General information
- Location: Pandurang Wadi, Dahisar East Mumbai, Maharashtra 400068 India
- Coordinates: 19°15′37″N 72°52′22″E﻿ / ﻿19.2604°N 72.8728°E
- Owner: Mumbai Metropolitan Region Development Authority
- Operator: Maha Mumbai Metro Operation Corporation Ltd.
- Line: Line 9;
- Platforms: 2 side platforms
- Tracks: 2

Construction
- Structure type: Elevated
- Accessible: Yes

Other information
- Station code: 902

History
- Opened: 7 April 2026; 4 months ago
Services
| Preceding station | Mumbai Metro |  |  | Following station |
| Miragaon towards Subhash Chandra Bose Stadium |  | Line 9 |  | Dahisar (East) Terminus |

Location

= Pandurang Wadi metro station =

Mumbai Metro Red Line station in Mumbai

Pandurangwadi is an elevated metro station on the Red Line of the Mumbai Metro, located in Pandurangwadi, Dahisar, Mumbai, India.

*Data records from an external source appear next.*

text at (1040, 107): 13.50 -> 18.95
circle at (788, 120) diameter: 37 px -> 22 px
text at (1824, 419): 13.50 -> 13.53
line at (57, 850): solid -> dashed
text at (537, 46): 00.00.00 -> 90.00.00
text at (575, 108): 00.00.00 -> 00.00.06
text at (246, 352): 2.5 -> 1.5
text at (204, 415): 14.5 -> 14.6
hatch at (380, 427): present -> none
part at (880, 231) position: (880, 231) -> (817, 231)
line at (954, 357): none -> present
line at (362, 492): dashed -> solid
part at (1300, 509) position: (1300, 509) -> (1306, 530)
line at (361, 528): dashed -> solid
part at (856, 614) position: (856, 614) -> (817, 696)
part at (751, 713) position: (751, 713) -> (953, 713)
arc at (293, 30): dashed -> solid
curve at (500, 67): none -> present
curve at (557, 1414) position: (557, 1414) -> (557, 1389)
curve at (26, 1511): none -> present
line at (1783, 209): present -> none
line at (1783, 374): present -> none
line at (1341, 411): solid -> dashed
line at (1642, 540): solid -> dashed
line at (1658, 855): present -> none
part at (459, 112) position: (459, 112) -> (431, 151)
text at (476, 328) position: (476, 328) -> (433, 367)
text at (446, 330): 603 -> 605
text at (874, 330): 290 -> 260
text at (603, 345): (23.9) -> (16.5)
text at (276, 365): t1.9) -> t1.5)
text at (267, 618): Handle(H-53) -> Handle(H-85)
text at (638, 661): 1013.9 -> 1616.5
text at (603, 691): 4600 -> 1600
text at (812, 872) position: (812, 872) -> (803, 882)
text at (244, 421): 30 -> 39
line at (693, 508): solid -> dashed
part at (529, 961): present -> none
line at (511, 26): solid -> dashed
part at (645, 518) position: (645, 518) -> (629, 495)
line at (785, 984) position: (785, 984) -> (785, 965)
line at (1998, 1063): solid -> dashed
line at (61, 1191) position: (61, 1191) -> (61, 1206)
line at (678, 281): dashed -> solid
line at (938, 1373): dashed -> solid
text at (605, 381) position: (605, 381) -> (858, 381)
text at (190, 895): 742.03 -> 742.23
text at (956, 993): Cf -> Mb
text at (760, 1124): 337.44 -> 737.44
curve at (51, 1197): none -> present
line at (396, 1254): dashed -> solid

The station is owned by the Mumbai Metropolitan Region Development Authority (MMRDA) and was opened to the public on 7 April 2026 as part of Phase 1 of Line 9. At , the next station southbound, passengers can interchange with the Yellow Line (Line 2A) for services toward Andheri West.

== History ==
The station was constructed by J Kumar Infraprojects as part of a ₹1998 crore contract awarded by MMRDA in September 2019 for the design and construction of Line 9 and Line 7A.

Pandurang Wadi was opened on 7 April 2026, when Phase 1 of Line 9 was inaugurated by Chief Minister Devendra Fadnavis along with Deputy Chief Ministers Eknath Shinde and Sunetra Pawar. Commercial services began on 8 April 2026.

=== Power and signalling system ===
Like all other stations on the Mumbai Metro, Pandurang Wadi uses a 25,000 volt AC power system by "overhead catenary" to operate the trains. The station uses the Alstom Urbalis 400 communications-based train control (CBTC) signalling system.